Warner Bros. Pictures

One of the most common complaints about Christopher Nolan’s films is the inaudible dialogue.

Some of the reasoning is obvious, be it obstructions like Tom Hardy’s Bane mask to the usual blaring bombast of a Hans Zimmer score.

At other times though, there seems no real reason for it. Much of the blame for it goes on the film’s sound mixing, but it turns out there’s a more direct reason.

Nolan says he doesn’t have his actors return after filming is done and do additional dialogue recordings (ADR) in post-production, a tool virtually every TV and movie uses.

In ADR, an actor goes into a soundproof booth and reads lines over again so they are clearer. Explaining why he doesn’t use it, he tells Insider:

“I like to use the performance that was given in the moment rather than the actor revoice it later. Which is an artistic choice that some people disagree with, and that’s their right.”

Adding to the complication is that Nolan shoots his movies with IMAX cameras which are famously very noisy – not a problem for large action scenes but an issue in terms of quieter dialogue scenes. Still, that specific issue is diminishing as the technology improves:

“There are certain mechanical improvements, and actually, Imax is building new cameras right now which are going to be even quieter. But the real breakthrough is in software technology that allows you to filter out the camera noise.

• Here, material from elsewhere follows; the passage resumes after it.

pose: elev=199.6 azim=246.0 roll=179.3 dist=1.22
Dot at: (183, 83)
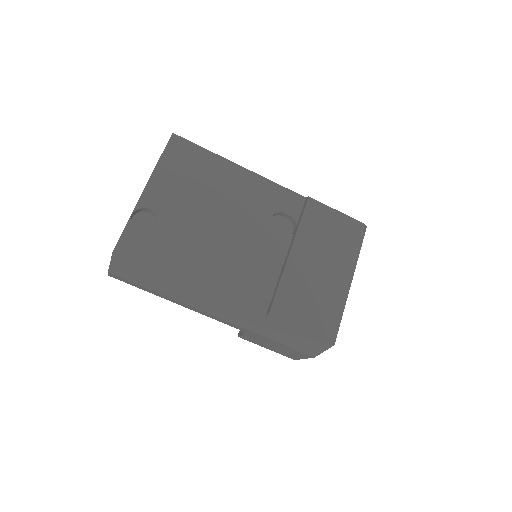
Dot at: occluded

That has improved massively in the 15 or so years that I’ve been using these cameras. Which opens up for you to do more intimate scenes that you would not have been able to do in the past.”

Nolan added he purposely didn’t use the IMAX camera on “Oppenheimer” in the scene where the character meets President Truman (Gary Oldman) due to its dialogue-heavy nature.

Nolan’s artistic choices haven’t hurt his bottom line, with “Oppenheimer” having already grossed over $400 million worldwide.